Уединившись в лаборатории, занятия в которой всегда его успокаивали, Адам первый раз в жизни уронил и разбил колбу с раствором. Собрал веником осколки, вытер лужу, сел на высокий табурет и положил перед собой лист бумаги.

«Любовь Николаевна, здравствуйте!

Не откладывая в долгий ящик, должен рассказать Вам о важном…»

Сидел не менее получаса, глядя на синеватый язычок пламени над спиртовкой, сжимая и разжимая кулаки.

Потом продолжил письмо, в котором подробно и тщательно описал все признаки улучшения в состоянии Филиппа Никитина. Закончил закономерно вытекающим из вышесказанного соображением, что пребывание в клинике явно идет больному на пользу. О сокровищах и девке Синеглазке в письме не было ни слова.

Ждал ответа две недели, манкируя приготовлениями к собственной свадьбе и регулярно оделяя Филиппа изюмом и разноцветными леденцами.

От Люши ничего не было, зато в начале третьей недели пришло отчаянное письмо из Москвы от Аркадия Арабажина. У Люши по всей видимости наступило внезапное ухудшение психического состояния. Она сбежала из дому с бродячими акробатами и никто не знает, где она и что с ней теперь. Сведения у Арабажина от профессора Рождественского, а у него – от семьи Гвиечелли, которые все ужасно переживают за Любочку, но совершенно не представляют, что конкретно можно и нужно предпринять в сложившихся обстоятельствах.

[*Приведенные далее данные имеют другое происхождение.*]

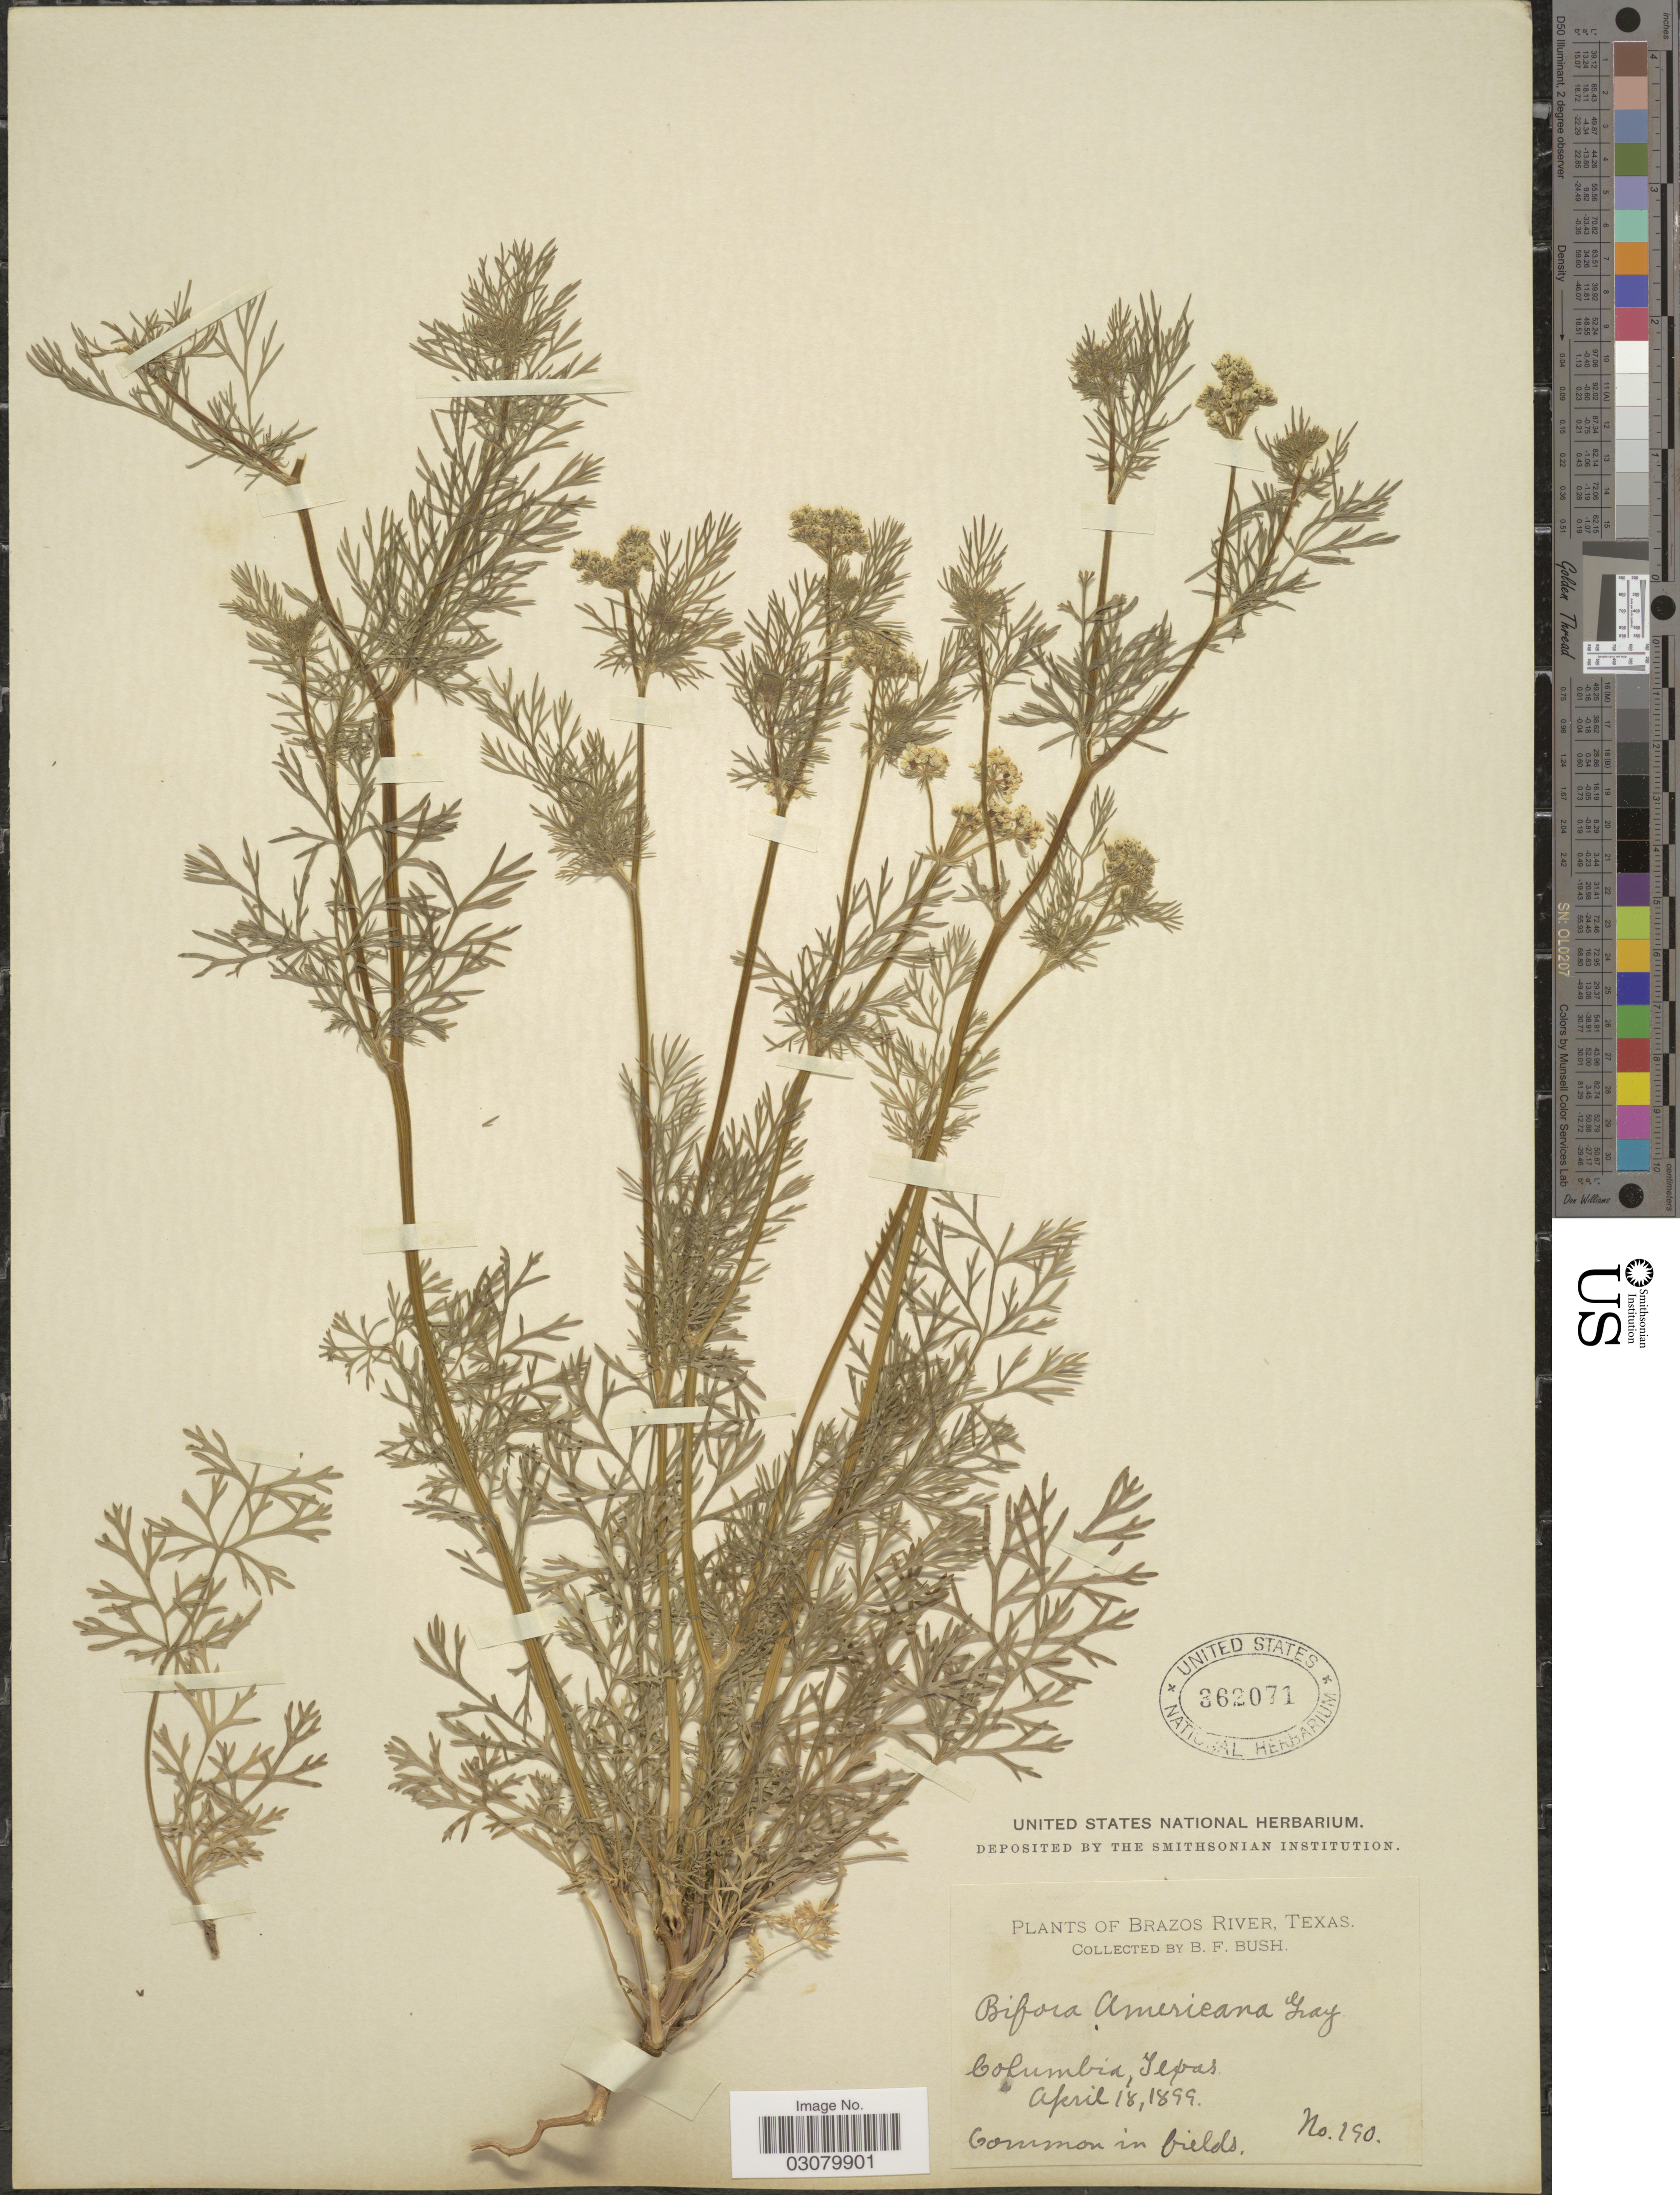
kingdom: Plantae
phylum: Tracheophyta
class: Magnoliopsida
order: Apiales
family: Apiaceae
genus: Bifora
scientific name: Bifora americana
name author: (DC.) Benth. & Hook. f. ex S. Watson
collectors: B. F. Bush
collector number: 190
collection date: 1899-04-18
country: United States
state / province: Texas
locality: Brazos River. Columbia.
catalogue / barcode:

Сам Аркадий собирается поехать в Синие Ключи и попытаться там, на месте Люшиного исчезновения, выяснить хоть какие-нибудь подробности и, может быть, нащупать ниточку, которая позволит ее отыскать.


Все в той же лаборатории Адам механическими движениями закреплял пробирку с реактивом в лапках штатива.

Всего лишь поехать в Синие Ключи вместе с Аркадием… Петербургский психиатр, по просьбе Любовь Николаевны лечит ее единокровного брата. Поговорить с людьми, погулять по окрестностям, собирая лечебные травы, полюбоваться весенней природой… Зайти в амбар, поднять доску в правом углу, немного (глубоко ли мог прокопать безумец голыми руками или даже палкой?) взрыхлить землю, достать драгоценности (сумку и ларец можно оставить на месте), переложить их в кофр для сбора ботанических образцов…

Как просто… И клиника – прекрасная частная лечебница для душевнобольных, с самыми передовыми методами лечения, вымечтанная от цвета стен в палатах до последнего цветка на подоконнике – именно эта клиника у него в кармане… Очень легко будет представить эти деньги как пожертвование частного мецената, пожелавшего остаться неизвестным. Все поверят. Меценат не хочет афишировать свою причастность к теме психиатрии – это так понятно…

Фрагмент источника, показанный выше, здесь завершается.